Others were worse: They were death threats.

Hemminger says the school did not help. "The administration had no interest in protecting me," he claims. "All they wanted was for me to go back on Fox 4 and say all these great things about the school. I was like, 'Fuck you guys.'"

From there, the situation spiraled out of control. Hemminger claims his grades and fees were tampered with; a close professor-friend was warned that rumors would soon begin about their relationship unless he cut off contact; and a priest told him he deserved to be punished for being gay and "pro-death" (pro choice).

But instead of shutting up Hemminger, it outed him even further. He hung a rainbow flag in his window.

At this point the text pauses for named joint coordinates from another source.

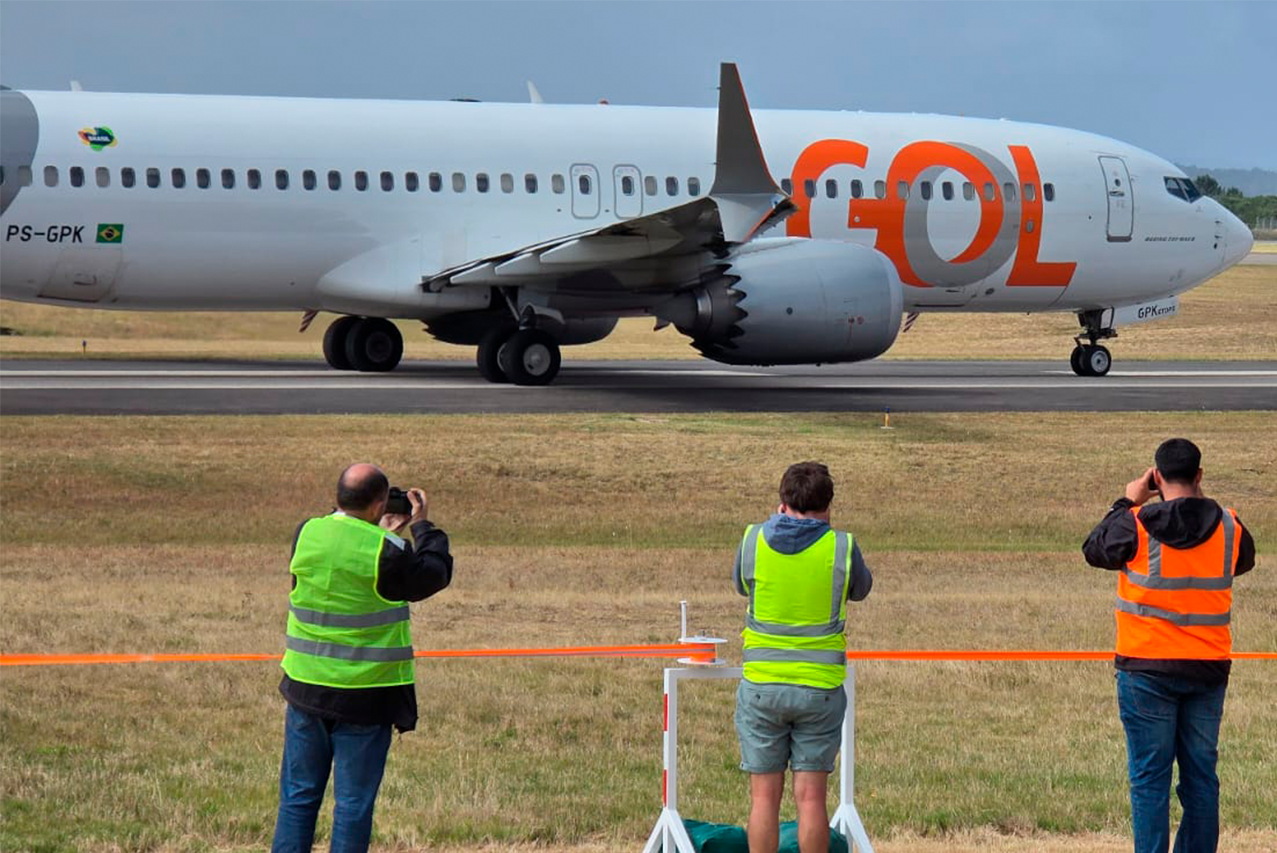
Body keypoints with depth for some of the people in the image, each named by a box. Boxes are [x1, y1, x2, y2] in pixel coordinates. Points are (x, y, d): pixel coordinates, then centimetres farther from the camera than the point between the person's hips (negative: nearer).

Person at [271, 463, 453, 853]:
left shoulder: (305, 534, -2)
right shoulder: (387, 552, -17)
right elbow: (435, 575, -1)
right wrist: (423, 526, 11)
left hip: (306, 688, 4)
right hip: (365, 696, -4)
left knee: (298, 795, 14)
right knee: (353, 803, 5)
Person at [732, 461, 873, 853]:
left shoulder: (753, 540, -4)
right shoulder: (841, 547, -6)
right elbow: (860, 589, 14)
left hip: (762, 684, 0)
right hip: (820, 685, 0)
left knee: (765, 796, 5)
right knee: (811, 796, 3)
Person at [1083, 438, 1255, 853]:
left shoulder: (1136, 525, -12)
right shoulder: (1228, 527, -2)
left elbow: (1094, 550, 6)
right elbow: (1244, 562, 20)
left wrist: (1127, 503, 15)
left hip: (1147, 669, -3)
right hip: (1209, 668, 3)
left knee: (1149, 777, 1)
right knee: (1201, 775, 10)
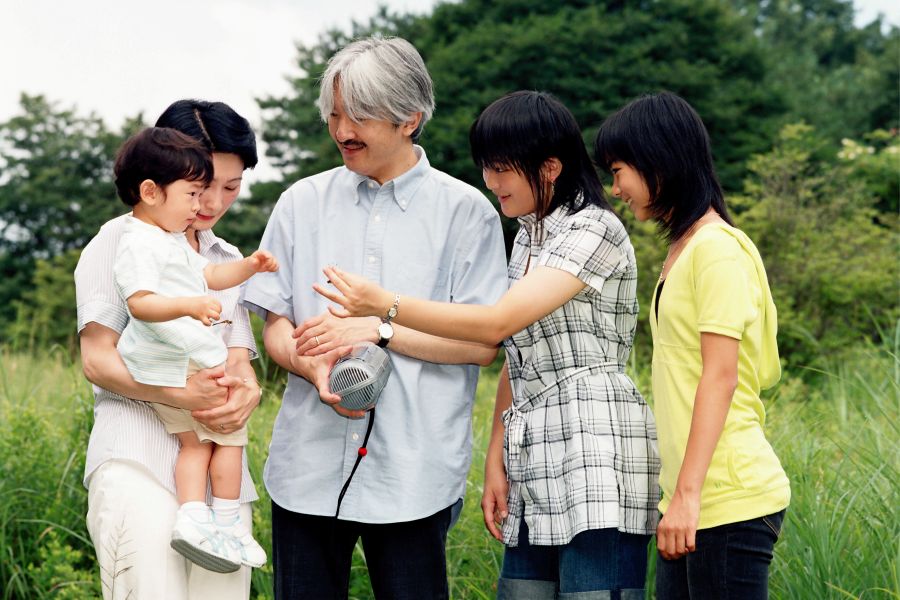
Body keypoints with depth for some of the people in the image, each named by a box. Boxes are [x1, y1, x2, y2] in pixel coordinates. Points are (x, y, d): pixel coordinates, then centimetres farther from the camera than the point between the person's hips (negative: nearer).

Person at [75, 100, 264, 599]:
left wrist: (245, 393, -11)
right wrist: (179, 394, -21)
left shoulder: (228, 259, 23)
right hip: (139, 463, -5)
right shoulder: (121, 240, 5)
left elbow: (240, 362, 15)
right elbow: (97, 358, -4)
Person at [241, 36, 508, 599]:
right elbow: (276, 326, 9)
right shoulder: (303, 203, 10)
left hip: (413, 470, -3)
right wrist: (315, 369, -13)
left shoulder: (466, 211, 1)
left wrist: (378, 330, -13)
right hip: (309, 463, 3)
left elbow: (483, 342, -4)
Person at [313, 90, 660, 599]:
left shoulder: (594, 230, -8)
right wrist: (496, 459, 11)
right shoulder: (528, 238, 20)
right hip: (535, 459, 9)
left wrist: (385, 306, -19)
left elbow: (498, 323, -18)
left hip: (596, 454, -8)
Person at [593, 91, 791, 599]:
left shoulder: (717, 249, -11)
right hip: (691, 496, 9)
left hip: (729, 499, -9)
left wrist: (688, 492, -19)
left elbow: (720, 377, -17)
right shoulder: (684, 248, 16)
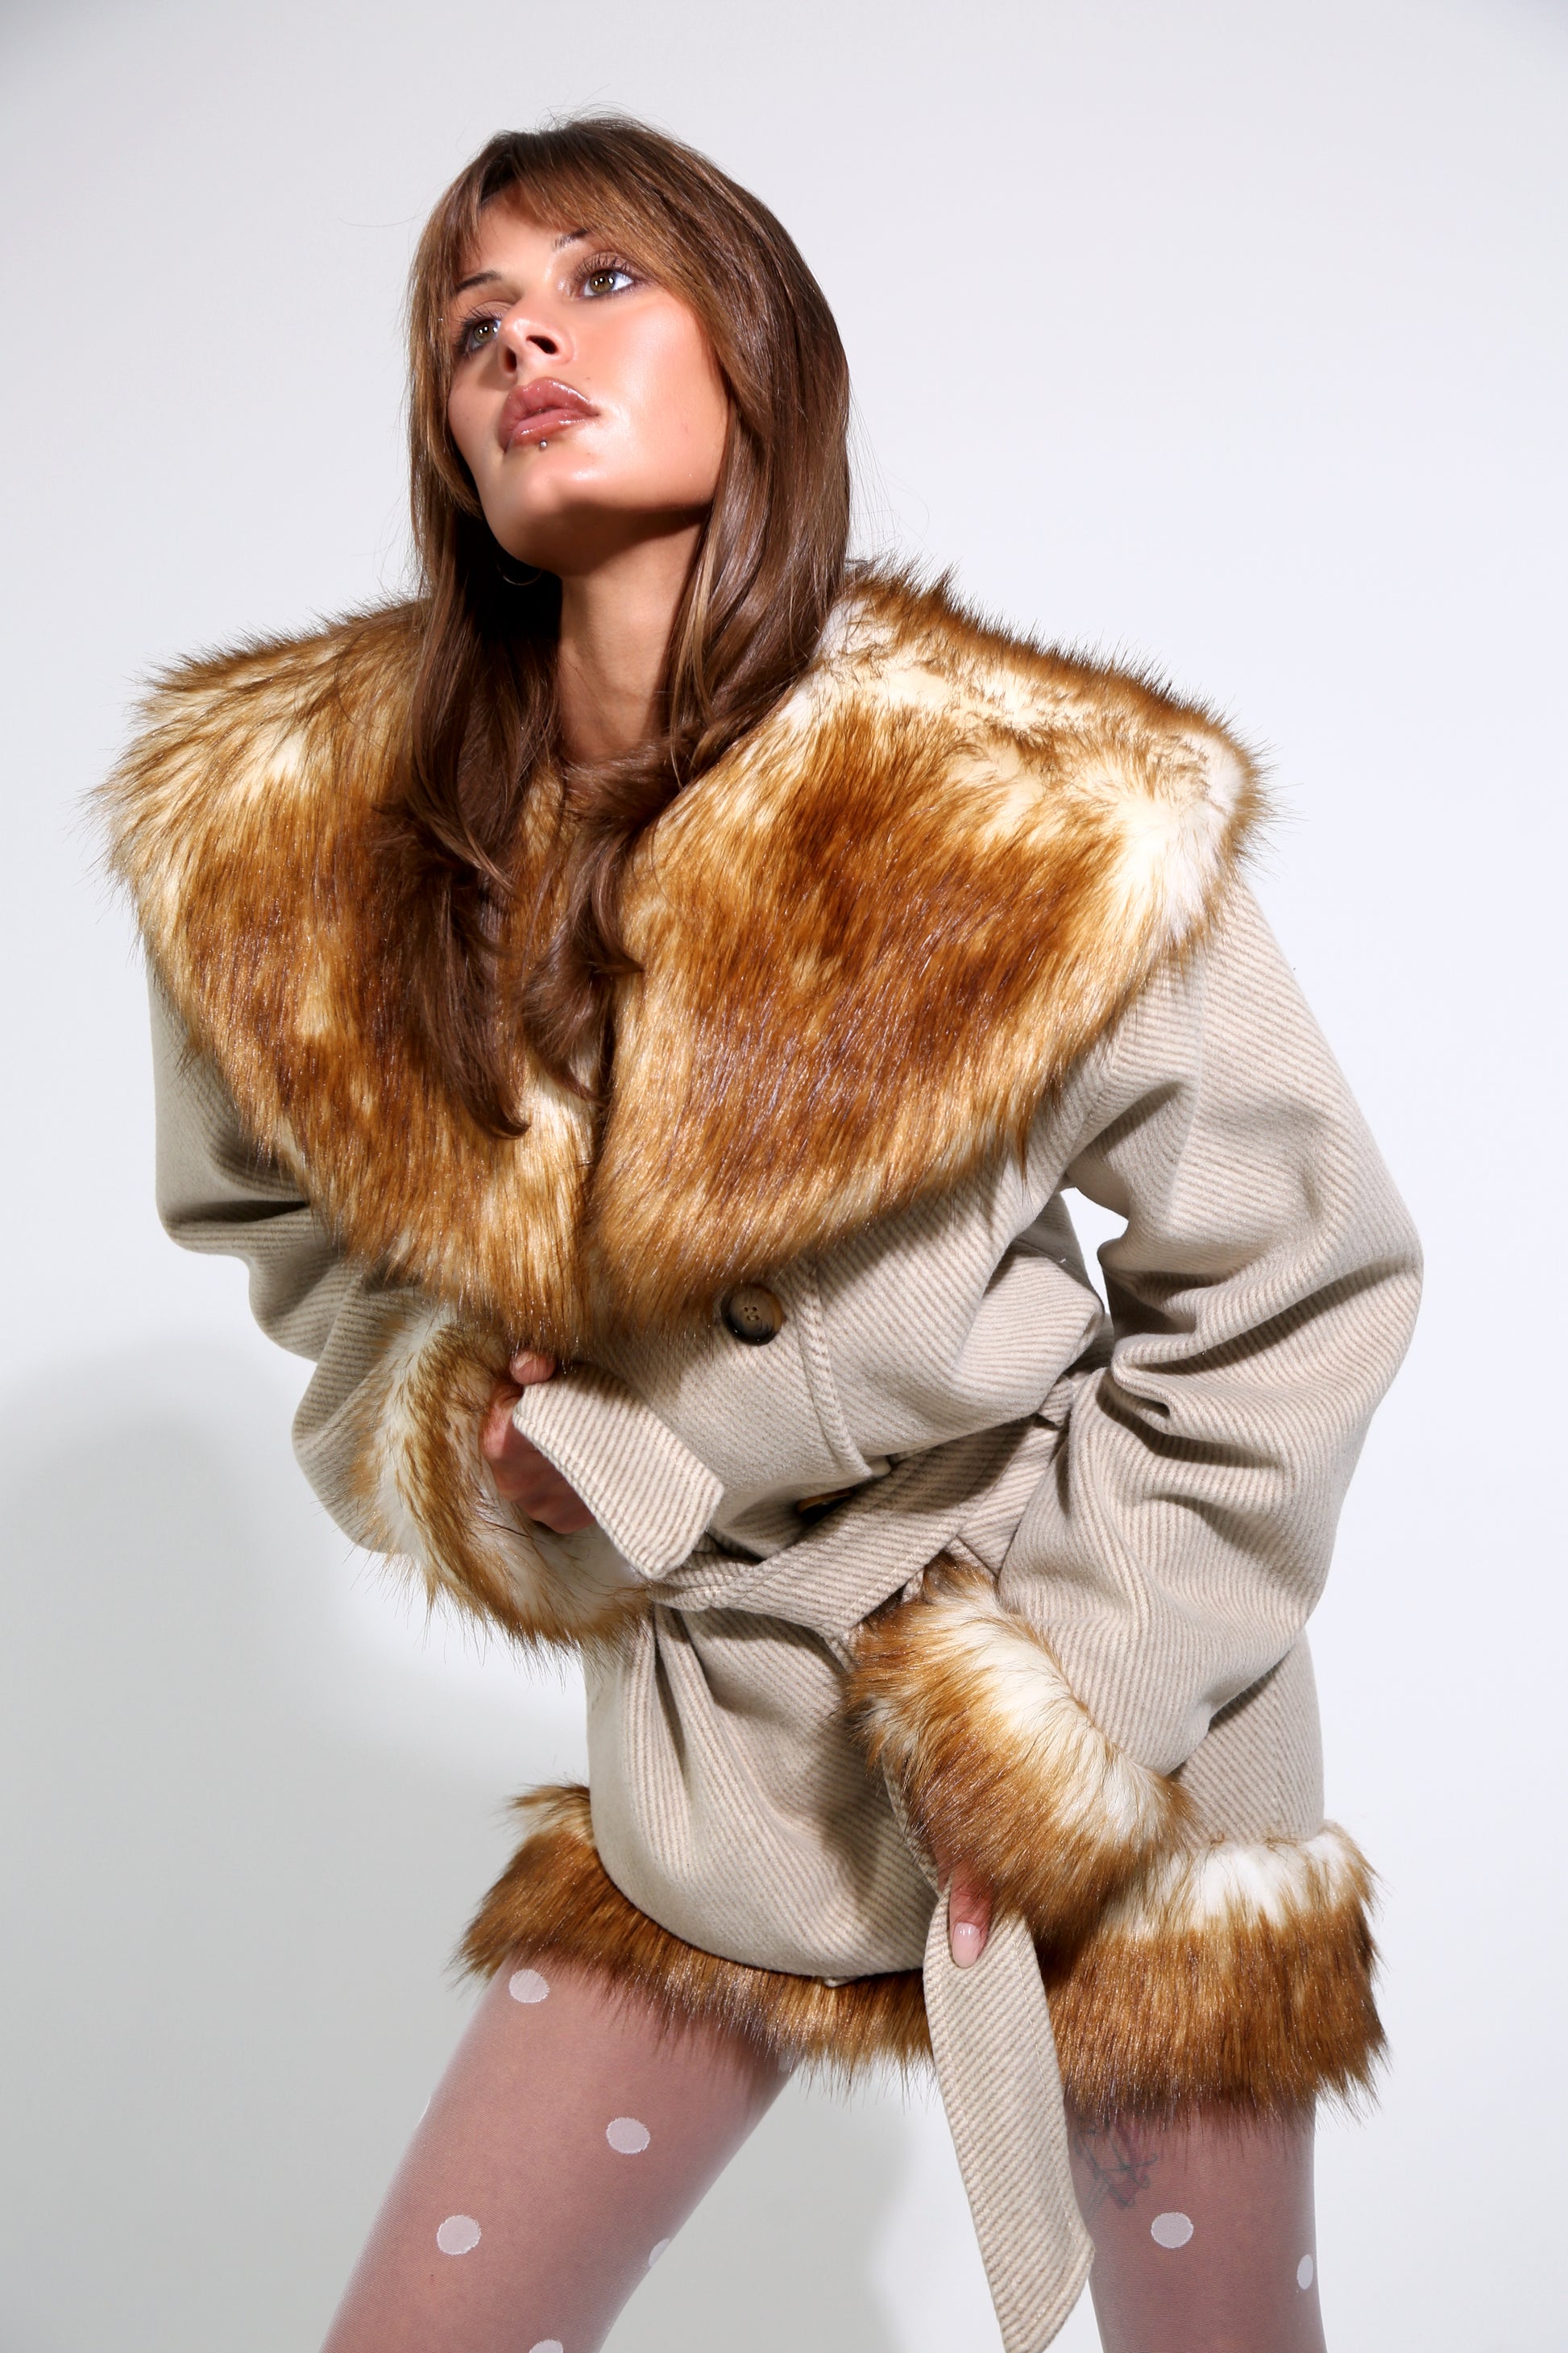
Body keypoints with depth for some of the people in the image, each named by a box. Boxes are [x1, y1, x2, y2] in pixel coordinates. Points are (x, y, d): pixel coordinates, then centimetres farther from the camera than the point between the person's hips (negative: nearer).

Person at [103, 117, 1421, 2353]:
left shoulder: (1045, 811, -19)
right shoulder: (301, 838, -8)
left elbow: (1299, 1281, -8)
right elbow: (313, 1225, 10)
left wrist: (1055, 1714, -10)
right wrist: (452, 1428, -10)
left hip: (1133, 1755, -2)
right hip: (707, 1757, 3)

"The school turned me from being a good Catholic boy from northwestern Ohio to a full-fledged activist," he says. "I even went to Gay Pride Fest in Fort Myers."

The death threats got to him, however. After two years at Ave Maria, Hemminger decided to leave. He had interned for pro-gay marriage and pro-choice Republicans while in school and soon got a job working on campaigns in Virginia. He now lives in Boston and works for an NGO for gay Republicans.

Hemminger insists Ave Maria isn't all bad.

"There were people at the school who did a lot to protect me, particularly the professors

who took me under their wing and into their homes," he says. "True Catholicism is not what is going on in that place. True Catholicism is taking someone into your home to let them know that someone cares about them.

"But rather than practice love and forgiveness like the Catholic Church teaches, most people at Ave Maria practice fear and hate," he says. "The institution has made its name off of instilling fear and hate in people. There is no respect. They are not interested in intellectual discussion. They are only interested in [founder] Tom Monaghan's political beliefs."

Hemminger hopes it's not too late to help others in situations similar to his at Ave Maria.

"It occurred to me a couple of weeks ago that there could be others out there like me, other victims," he says. "Somebody needs to write about this place. Somebody needs to write about the lives that they've destroyed.

"There were years that I would wake up panicked in the night, still thinking that I was there," he says. "It took years for me to get over the place."